The interest rate (or nominal rate) is the basic annual cost of borrowing the principal. The Annual Percentage Rate (APR) includes the interest rate plus any additional fees, application fees, annual account fees, mandatory insurance, expressed as a single effective annual rate. APR gives a more complete picture of the true cost of the loan. In most countries, lenders are legally required to disclose the APR so borrowers can compare products on equal terms. Always compare loans using APR rather than headline interest rate alone.

How does the loan term affect total interest paid?

Longer loan terms lower your monthly payment but significantly increase total interest paid. On a $30,000 loan at 7%: a 3-year term gives $927/month and $3,372 total interest; a 5-year term gives $594/month but $5,640 total interest; a 7-year term gives $450/month but $7,800 total interest. Choosing the shortest term you can comfortably afford is the most cost-effective approach. Making extra repayments on a longer-term loan gives you flexibility while still reducing total interest.

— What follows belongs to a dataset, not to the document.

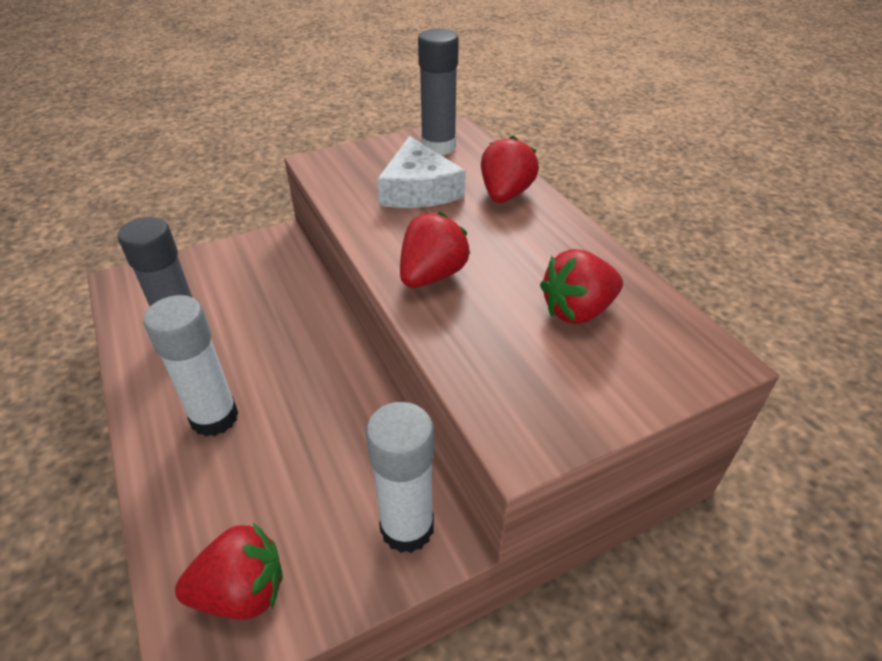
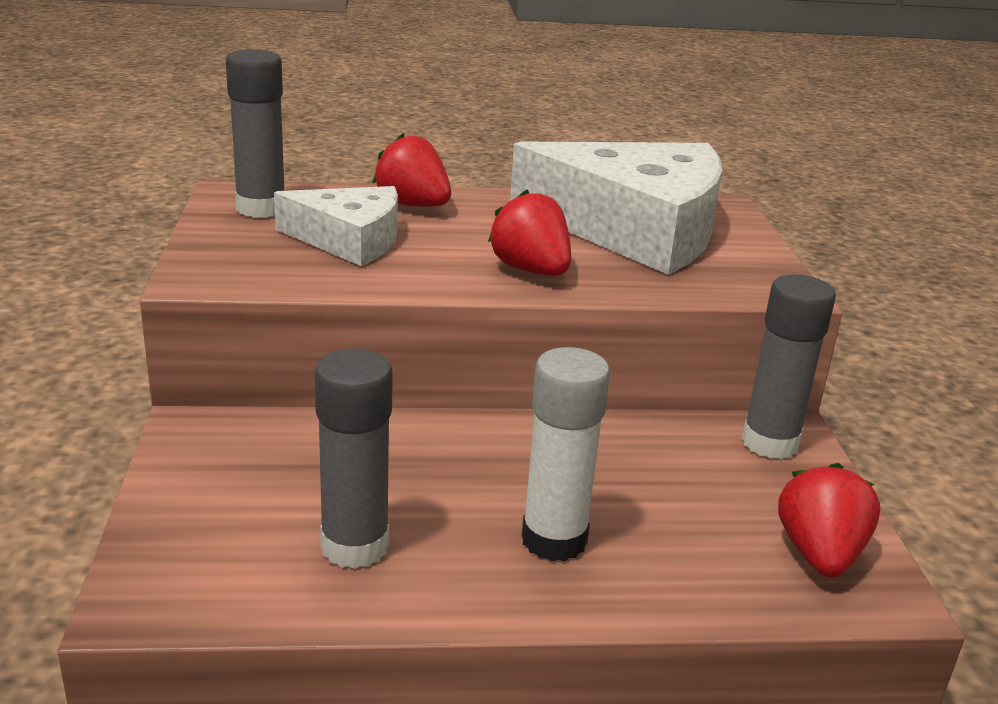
camera: 70 degrees left, 15 degrees down
white glue stick [366,402,434,553] -> grey glue stick [741,274,836,459]
red strawberry [540,249,623,324] -> white cheese [510,141,722,275]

Should I pay monthly or bi-weekly (fortnightly)?

Bi-weekly payments reduce total interest because there are 26 fortnights in a year rather than 12 months, meaning you effectively make one extra monthly payment per year. On a $300,000 mortgage at 6% over 30 years, switching to fortnightly payments saves approximately $50,000–$60,000 in interest and cuts 4–5 years off the loan. For shorter personal loans (3–5 years), the saving is smaller but meaningful. Each fortnightly payment is exactly half the monthly amount, so you pay slightly more per year overall.

What happens if I make extra repayments?

Extra repayments reduce your principal faster, which reduces the interest charged in all subsequent periods. The saving is guaranteed and risk-free, paying off a 7% loan is equivalent to a guaranteed 7% after-tax return. Most variable-rate loans allow unlimited extra repayments; fixed-rate loans may have restrictions or break fees. On a $25,000 loan at 8% over 5 years, adding just $100/month extra saves approximately $1,400 in total interest and pays the loan off 9 months early.

What credit score do I need for a personal loan?

Requirements vary by lender and country, but generally: excellent credit (720+ FICO / 800+ Australian score) qualifies for the lowest rates; good credit (680–719 / 700–799) qualifies for competitive rates; fair credit (580–679 / 625–699) may still qualify but at higher rates; poor credit (below 580 / below 625) may be declined or face very high rates. Improving your score before applying, by paying bills on time, reducing credit card balances, and avoiding new credit applications, can significantly lower the rate you're offered. Many lenders offer pre-qualification checks that don't affect your credit score.